March 29 (Bloomberg) -- The dollar dropped the most against the euro in more than two years as traders increased bets the Federal Reserve will cut borrowing costs further to avoid a recession while the European Central Bank holds rates steady.
The currency came within a cent of the all-time low this week before a Labor Department report on April 4 forecast to show U.S. employers cut jobs for a third straight month. The pound declined to a record versus the euro as March consumer confidence in the U.K. slumped to a 15-year low.
``Numbers from the U.S. show the economy is worse than most people expected, while numbers from Europe have been better than expected,'' said Tom Fitzpatrick, global head of currency strategy in New York at Citigroup Global Markets Inc., the world's third-biggest currency trader. ``The decline in the dollar has very good momentum.''
The dollar fell 2.4 percent to $1.5796 per euro yesterday, from $1.5431 on March 21. It's the biggest decline since January 2006. The dollar traded at 99.23 yen, compared with 99.58 on March 21. Japan's currency traded at 156.79 per euro, compared with 157.21.
The U.S. currency dropped 2.7 percent against the euro on March 25-26, the biggest two-day decline since January 2001, after reports unexpectedly showed U.S. durable-goods orders fell in February while German and French business confidence increased this month. The dollar fell to $1.5903 against the euro on March 17, the lowest since Europe's currency made its debut in 1999.

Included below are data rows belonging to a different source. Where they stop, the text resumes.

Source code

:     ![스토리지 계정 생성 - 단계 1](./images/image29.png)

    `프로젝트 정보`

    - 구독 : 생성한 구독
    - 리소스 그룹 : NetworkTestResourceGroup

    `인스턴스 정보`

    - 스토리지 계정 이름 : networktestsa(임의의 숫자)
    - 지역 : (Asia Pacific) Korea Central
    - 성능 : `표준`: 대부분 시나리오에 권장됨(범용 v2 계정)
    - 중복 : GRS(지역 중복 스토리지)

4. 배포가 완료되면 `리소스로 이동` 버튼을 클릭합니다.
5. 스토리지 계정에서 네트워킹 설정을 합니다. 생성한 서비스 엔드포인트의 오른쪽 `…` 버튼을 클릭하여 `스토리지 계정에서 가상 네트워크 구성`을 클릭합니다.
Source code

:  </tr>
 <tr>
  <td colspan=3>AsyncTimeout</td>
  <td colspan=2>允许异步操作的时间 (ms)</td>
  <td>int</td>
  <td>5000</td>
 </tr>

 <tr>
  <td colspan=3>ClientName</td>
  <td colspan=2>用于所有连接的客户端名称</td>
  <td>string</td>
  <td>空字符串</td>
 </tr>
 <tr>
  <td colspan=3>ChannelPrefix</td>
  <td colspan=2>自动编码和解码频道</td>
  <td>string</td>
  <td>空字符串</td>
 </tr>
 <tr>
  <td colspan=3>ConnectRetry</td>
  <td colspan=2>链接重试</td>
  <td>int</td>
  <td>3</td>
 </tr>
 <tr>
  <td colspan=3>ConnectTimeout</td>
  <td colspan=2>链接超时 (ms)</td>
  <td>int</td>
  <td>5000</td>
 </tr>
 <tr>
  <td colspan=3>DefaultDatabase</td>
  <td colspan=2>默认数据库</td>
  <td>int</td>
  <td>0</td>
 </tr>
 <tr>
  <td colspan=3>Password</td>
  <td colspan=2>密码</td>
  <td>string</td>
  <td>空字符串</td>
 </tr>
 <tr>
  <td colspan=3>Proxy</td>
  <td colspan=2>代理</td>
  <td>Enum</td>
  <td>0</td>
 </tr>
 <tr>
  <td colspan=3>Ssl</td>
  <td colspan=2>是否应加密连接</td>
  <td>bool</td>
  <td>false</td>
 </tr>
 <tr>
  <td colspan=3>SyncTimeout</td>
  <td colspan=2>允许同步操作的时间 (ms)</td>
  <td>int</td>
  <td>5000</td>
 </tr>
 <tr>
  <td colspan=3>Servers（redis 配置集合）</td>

The Turkish lira was the biggest loser against the dollar this week among the 177 currencies tracked by Bloomberg before a March 31 hearing on a suit brought by the chief prosecutor to shut down the ruling party for undermining secularism. The lira fell 4.3 percent to 1.3043 per dollar after touching 1.3059 yesterday, its lowest level since Sept. 10.
Norwegian Krone
The Norwegian krone was the biggest gainer versus the dollar this week, rising 3 percent, as the price of crude oil surged. Norway is the world's fifth-biggest exporter.
The pound fell yesterday to a record of 79.29 pence against the euro on the decline in consumer confidence and a separate report showing U.K. housing prices advanced in March at the slowest pace in more than a decade.
The 15-member euro fell short of breaking the all-time high against the dollar as gauges traders use to predict changes in prices showed gains were too fast to be sustained.
The euro's nine-day stochastic oscillator, a measure of deviations from a trend, was 81.2 yesterday, according to data compiled by Bloomberg. A level above 80 suggests a currency has risen too fast to be sustained.
`Bit of Consolidation'
``I think investors are reluctant to build fresh positions against the dollar at these levels,'' said Mike Moran, senior currency strategist at Standard Chartered Bank in New York. ``We're looking at a bit of consolidation of the move, followed by more dollar weakness taking us past $1.60 in the next couple of weeks.''
U.S. payrolls fell by 53,000 this month after dropping 63,000 in February and 22,000 in January, according to the median forecast of 44 economists surveyed by Bloomberg News. The jobless rate probably rose to 5 percent from 4.8 percent, the survey showed. The Labor Department is due to release the report on April 4.
Europe's currency has gained 8.3 percent versus the dollar this quarter as traders reduced bets the ECB will reduce borrowing costs this year. The yield on the Euribor interest-rate futures contract expiring in December increased to 4 percent from 3.91 percent on March 21.
Weber on Inflation
While the current benchmark rate of 4 percent is helping to contain inflation, the bank ``will act'' if its price-stability goal is threatened, ECB council member Axel Weber said in a speech in Luxembourg yesterday.
Futures on the Chicago Board of Trade showed a 48 percent chance the Fed will lower the 2.25 percent target lending rate by a half-percentage point, compared with no chance a month ago. The remaining bets were for a cut of a quarter-percentage point.
``Most other central banks focus on inflation pressures building in their economies, while the Fed, although concerned about inflation, clearly is more concerned about the downside risk to the economy,'' said Robert Sinche, head of global currency strategy in New York at Bank of America Corp., in an interview with Bloomberg Radio. ``That leaves the Fed out of step and the dollar out of sorts.''
The Dollar Index traded on ICE Futures in New York, which tracks the currency against those of six trading partners, was at 71.678, down from 72.71 a week ago. It reached a record low of 70.698 on March 17.